The U.S. economy added 253,000 jobs in April, surpassing analyst forecasts of 180,000 new jobs, according to Labor Department data released Friday.
The unemployment rate remained historically low at 3.4 percent, down from 3.5 percent the previous month.
The jobs report reveals that the economy is slowing, but the labor market remains surprisingly robust.
The unemployment rate for Black Americans dipped slightly to 4.7 percent, a record low. That’s a huge recovery from the onset of the pandemic, when the Black unemployment rate spiked to 16.8 percent in May 2020.
Wage gains also came in slightly stronger than expected. Hourly earnings rose 0.5 percent in April and are up 4.4 percent over the last 12 months.
The report also showed that previous months’ job gains weren’t nearly as strong as they were initially reported.
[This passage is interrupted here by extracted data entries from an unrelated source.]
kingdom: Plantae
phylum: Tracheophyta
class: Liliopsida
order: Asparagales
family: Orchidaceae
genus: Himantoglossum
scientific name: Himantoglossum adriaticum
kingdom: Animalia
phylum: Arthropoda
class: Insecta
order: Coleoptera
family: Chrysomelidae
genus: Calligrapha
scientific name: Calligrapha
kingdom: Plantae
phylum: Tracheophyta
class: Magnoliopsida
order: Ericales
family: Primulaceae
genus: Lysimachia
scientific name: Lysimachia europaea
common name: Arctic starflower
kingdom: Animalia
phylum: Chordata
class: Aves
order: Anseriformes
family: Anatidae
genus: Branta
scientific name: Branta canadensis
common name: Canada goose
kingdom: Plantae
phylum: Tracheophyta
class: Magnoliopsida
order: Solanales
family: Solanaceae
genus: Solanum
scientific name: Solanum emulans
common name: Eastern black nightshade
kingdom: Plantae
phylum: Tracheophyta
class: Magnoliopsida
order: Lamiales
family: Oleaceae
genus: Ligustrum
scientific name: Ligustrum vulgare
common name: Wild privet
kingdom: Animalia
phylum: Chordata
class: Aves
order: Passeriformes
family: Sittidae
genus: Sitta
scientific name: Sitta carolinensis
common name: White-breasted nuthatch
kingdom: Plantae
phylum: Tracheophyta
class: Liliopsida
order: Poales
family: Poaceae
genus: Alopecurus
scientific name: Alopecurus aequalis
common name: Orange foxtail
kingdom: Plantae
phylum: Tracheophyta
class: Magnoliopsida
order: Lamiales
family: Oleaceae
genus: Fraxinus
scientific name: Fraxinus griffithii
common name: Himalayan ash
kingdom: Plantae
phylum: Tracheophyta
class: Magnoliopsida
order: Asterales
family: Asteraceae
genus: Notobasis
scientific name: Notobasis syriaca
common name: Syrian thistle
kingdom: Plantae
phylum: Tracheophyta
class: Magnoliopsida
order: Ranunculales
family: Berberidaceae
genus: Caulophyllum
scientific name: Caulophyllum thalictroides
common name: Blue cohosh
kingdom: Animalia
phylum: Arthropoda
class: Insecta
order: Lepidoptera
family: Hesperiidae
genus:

The Labor Department revised down March job gains from 236,000 to 165,000. February job gains fell from 326,000 to 248,000.
“With these revisions, employment in February and March combined is 149,000 lower than previously reported,” the Bureau of Labor Statistics noted.
The Federal Reserve’s interest rate hikes aimed at slowing the economy and taming inflation are impacting hiring. Many economists expect higher rates and a lending slowdown by banks to further weigh on job growth and potentially cause a recession by the end of the year.
In March, the number of job openings fell to the lowest level in nearly two years, according to government data released Tuesday. Consumer spending is falling amid high prices and reduced access to credit.
Still, Federal Reserve Chairman Jerome Powell said Wednesday that the U.S. could avoid a recession, citing “excess demand in the labor market.”
“Avoiding a recession is, in my view, more likely than having a recession,” Powell told reporters. “But I don’t rule that out either. It’s possible that we have a mild recession.”